Word for word, set down every line of the entries below from the line with "thumb mcp: (182, 199)" to the line with "ring mcp: (80, 142)", including both, and no other line.

→ **Skeletal landmark data**:
# # # # # # #

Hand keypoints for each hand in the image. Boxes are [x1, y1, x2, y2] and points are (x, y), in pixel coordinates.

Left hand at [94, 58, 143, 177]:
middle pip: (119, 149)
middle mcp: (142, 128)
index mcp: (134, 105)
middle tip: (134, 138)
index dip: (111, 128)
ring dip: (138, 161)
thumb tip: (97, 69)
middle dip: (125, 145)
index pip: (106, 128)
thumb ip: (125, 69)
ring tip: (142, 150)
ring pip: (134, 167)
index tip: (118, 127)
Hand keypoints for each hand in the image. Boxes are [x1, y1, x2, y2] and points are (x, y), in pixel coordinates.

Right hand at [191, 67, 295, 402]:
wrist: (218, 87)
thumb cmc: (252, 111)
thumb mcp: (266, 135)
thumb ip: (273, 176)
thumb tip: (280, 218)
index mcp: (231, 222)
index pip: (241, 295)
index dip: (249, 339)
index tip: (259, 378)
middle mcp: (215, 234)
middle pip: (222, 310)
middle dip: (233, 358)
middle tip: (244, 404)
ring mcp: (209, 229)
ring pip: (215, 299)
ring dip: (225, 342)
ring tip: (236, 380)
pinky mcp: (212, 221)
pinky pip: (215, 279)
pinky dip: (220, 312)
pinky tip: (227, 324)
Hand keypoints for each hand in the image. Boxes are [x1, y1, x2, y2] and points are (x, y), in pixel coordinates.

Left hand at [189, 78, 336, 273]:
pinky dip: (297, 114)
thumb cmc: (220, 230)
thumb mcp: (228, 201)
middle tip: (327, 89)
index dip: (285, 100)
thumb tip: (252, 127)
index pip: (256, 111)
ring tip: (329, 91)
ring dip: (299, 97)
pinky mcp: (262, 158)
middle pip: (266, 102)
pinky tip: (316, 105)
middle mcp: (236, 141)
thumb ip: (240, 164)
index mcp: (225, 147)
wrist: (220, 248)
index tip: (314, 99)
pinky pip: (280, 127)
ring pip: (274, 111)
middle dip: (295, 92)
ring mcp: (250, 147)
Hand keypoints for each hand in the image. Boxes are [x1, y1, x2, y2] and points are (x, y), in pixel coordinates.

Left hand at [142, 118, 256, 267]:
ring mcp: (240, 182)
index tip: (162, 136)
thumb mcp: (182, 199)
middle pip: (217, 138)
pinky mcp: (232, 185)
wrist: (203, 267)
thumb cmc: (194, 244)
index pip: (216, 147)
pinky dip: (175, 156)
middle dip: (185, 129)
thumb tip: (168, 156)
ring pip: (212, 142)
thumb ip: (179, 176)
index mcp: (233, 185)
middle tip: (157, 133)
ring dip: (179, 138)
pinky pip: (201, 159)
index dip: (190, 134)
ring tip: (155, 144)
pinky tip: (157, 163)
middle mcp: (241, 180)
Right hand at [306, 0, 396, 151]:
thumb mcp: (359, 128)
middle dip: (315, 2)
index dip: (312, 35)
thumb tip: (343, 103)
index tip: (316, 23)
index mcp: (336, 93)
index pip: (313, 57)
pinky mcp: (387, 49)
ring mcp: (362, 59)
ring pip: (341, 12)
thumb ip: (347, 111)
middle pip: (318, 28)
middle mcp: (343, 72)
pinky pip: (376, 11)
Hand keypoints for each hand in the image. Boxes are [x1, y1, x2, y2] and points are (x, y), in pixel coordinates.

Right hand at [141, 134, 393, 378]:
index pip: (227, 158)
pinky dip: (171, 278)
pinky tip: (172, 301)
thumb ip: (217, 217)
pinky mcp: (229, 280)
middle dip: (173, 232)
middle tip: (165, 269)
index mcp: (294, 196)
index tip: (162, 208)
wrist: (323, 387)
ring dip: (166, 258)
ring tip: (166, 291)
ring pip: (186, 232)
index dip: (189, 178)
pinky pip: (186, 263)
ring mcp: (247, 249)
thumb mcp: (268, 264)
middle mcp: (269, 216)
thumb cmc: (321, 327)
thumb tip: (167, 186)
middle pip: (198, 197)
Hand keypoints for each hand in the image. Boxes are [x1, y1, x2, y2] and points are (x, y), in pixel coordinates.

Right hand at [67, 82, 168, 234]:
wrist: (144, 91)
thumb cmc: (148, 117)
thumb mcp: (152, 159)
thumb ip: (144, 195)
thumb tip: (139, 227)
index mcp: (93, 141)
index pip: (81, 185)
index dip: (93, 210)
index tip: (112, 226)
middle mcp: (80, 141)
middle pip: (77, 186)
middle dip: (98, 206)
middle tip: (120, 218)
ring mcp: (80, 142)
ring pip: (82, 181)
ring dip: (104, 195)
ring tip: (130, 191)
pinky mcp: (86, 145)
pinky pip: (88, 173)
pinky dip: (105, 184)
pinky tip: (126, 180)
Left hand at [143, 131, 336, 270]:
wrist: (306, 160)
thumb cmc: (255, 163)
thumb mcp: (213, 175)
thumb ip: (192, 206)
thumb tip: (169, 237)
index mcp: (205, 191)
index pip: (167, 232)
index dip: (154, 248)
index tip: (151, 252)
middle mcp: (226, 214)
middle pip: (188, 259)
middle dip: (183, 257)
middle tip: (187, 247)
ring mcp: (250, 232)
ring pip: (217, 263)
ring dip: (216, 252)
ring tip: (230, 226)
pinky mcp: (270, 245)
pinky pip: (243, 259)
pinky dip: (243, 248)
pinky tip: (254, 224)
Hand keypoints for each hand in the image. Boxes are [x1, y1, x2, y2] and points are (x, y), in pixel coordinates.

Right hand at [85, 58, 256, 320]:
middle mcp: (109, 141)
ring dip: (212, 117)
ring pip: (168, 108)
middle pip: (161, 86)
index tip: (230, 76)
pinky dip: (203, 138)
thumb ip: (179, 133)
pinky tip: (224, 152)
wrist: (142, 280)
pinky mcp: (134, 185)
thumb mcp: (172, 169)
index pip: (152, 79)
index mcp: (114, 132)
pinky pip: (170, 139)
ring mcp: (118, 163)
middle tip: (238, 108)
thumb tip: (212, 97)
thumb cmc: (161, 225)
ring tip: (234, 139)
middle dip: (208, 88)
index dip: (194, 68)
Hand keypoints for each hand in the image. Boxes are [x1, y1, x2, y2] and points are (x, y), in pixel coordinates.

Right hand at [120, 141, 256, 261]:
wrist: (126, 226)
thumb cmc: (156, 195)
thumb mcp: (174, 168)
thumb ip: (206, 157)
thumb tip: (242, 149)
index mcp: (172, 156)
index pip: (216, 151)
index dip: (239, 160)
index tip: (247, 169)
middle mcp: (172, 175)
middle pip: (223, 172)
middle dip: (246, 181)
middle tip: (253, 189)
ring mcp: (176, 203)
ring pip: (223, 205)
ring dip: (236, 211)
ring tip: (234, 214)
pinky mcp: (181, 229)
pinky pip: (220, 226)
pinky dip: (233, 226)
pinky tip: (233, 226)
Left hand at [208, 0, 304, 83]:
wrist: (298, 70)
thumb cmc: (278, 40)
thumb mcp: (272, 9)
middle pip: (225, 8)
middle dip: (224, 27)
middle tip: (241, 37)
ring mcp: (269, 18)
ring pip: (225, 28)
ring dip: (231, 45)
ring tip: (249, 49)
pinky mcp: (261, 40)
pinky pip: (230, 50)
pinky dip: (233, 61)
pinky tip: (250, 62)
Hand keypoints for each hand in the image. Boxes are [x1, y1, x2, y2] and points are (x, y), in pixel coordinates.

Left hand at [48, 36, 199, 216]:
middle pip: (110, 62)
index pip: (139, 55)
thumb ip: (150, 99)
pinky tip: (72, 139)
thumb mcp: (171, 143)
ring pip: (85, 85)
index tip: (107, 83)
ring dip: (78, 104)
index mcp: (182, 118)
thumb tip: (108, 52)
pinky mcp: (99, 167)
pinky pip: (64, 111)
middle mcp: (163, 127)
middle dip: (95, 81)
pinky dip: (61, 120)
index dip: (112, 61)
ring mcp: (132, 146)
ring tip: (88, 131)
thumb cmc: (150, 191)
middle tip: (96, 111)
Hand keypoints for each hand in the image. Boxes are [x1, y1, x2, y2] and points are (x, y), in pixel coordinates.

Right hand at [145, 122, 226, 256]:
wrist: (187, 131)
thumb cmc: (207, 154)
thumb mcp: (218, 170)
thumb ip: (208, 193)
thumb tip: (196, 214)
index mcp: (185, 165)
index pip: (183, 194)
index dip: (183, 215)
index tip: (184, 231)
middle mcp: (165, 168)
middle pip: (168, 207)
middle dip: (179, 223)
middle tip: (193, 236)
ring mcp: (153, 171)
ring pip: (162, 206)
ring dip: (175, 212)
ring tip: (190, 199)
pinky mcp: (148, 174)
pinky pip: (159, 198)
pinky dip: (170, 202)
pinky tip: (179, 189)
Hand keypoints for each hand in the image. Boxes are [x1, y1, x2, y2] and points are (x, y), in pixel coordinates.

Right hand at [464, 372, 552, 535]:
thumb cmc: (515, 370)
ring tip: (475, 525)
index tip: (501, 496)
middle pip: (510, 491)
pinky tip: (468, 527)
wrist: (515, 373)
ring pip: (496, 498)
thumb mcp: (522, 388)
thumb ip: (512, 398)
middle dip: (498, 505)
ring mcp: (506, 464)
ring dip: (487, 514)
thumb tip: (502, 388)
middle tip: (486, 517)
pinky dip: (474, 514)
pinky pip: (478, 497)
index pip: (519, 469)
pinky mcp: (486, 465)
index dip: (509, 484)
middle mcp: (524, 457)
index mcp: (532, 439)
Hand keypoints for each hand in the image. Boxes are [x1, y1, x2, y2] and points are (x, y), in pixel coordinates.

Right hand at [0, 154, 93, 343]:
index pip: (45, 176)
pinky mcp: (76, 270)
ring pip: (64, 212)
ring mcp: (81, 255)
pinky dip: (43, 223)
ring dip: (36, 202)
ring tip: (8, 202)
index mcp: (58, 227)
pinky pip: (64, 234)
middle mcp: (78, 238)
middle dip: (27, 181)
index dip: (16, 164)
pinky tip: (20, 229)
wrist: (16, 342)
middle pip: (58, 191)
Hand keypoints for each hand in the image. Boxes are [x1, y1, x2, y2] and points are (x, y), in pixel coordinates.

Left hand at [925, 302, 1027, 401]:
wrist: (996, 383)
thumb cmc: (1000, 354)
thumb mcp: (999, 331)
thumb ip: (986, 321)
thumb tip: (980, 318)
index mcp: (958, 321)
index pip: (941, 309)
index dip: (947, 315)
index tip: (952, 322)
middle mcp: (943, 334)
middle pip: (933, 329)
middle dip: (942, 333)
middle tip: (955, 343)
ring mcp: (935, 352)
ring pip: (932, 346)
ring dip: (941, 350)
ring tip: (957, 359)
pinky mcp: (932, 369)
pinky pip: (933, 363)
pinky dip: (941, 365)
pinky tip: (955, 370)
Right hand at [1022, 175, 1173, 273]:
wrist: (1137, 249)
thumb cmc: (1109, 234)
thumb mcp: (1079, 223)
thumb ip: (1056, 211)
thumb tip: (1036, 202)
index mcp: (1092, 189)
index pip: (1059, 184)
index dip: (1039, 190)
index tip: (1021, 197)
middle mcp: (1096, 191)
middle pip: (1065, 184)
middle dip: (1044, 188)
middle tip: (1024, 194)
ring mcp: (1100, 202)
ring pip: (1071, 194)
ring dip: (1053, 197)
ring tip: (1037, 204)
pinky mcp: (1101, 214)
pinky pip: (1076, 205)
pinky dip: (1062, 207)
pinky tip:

# # # # # # #

→ **WRITTEN SOLUTION**:
thumb mcp: (182, 199)
middle pip: (217, 138)
pinky mcp: (232, 185)
wrist: (203, 267)
thumb cmc: (194, 244)
index pip: (216, 147)
pinky dip: (175, 156)
middle dip: (185, 129)
thumb tip: (168, 156)
ring pip: (212, 142)
thumb ip: (179, 176)
index mcp: (233, 185)
middle tip: (157, 133)
ring dip: (179, 138)
pinky pip: (201, 159)
index dip: (190, 134)
ring tip: (155, 144)
pinky tip: (157, 163)
middle mcp: (241, 180)
Right hand at [306, 0, 396, 151]:
thumb mcp: (359, 128)
middle dip: (315, 2)
index dip: (312, 35)
thumb tip: (343, 103)
index tip: (316, 23)
index mcp: (336, 93)
index pip: (313, 57)
pinky mcp: (387, 49)
ring mcp: (362, 59)
ring pip: (341, 12)
thumb ip: (347, 111)
middle pip: (318, 28)
middle mcp: (343, 72)
pinky pip: (376, 11)
Hand keypoints for each hand in the image. Boxes are [x1, y1, x2, y2] and points are (x, y), in pixel coordinates.

Right hand at [141, 134, 393, 378]:
index pip: (227, 158)
pinky dip: (171, 278)
pinky tip: (172, 301)
thumb ip: (217, 217)
pinky mcp: (229, 280)
middle dip: (173, 232)
middle tip: (165, 269)
index mcp: (294, 196)
index tip: (162, 208)
wrist: (323, 387)
ring dip: (166, 258)
ring tip: (166, 291)
ring pip: (186, 232)
index dip: (189, 178)
pinky pip: (186, 263)
ring mcp: (247, 249)
thumb mcp: (268, 264)
middle mcp: (269, 216)
thumb cmc: (321, 327)
thumb tip: (167, 186)
middle pip: (198, 197)
Hand keypoints for each hand in the image. Boxes are [x1, y1, x2, y2] and points are (x, y), in pixel coordinates.

Right hand at [67, 82, 168, 234]:
wrist: (144, 91)
thumb cmc: (148, 117)
thumb mcp: (152, 159)
thumb ip: (144, 195)
thumb tip: (139, 227)
index mcp: (93, 141)
index pip: (81, 185)
index dip: (93, 210)
index tip: (112, 226)
middle mcp: (80, 141)
middle pip: (77, 186)
middle dip: (98, 206)
middle tip: (120, 218)
ring mcp: (80, 142)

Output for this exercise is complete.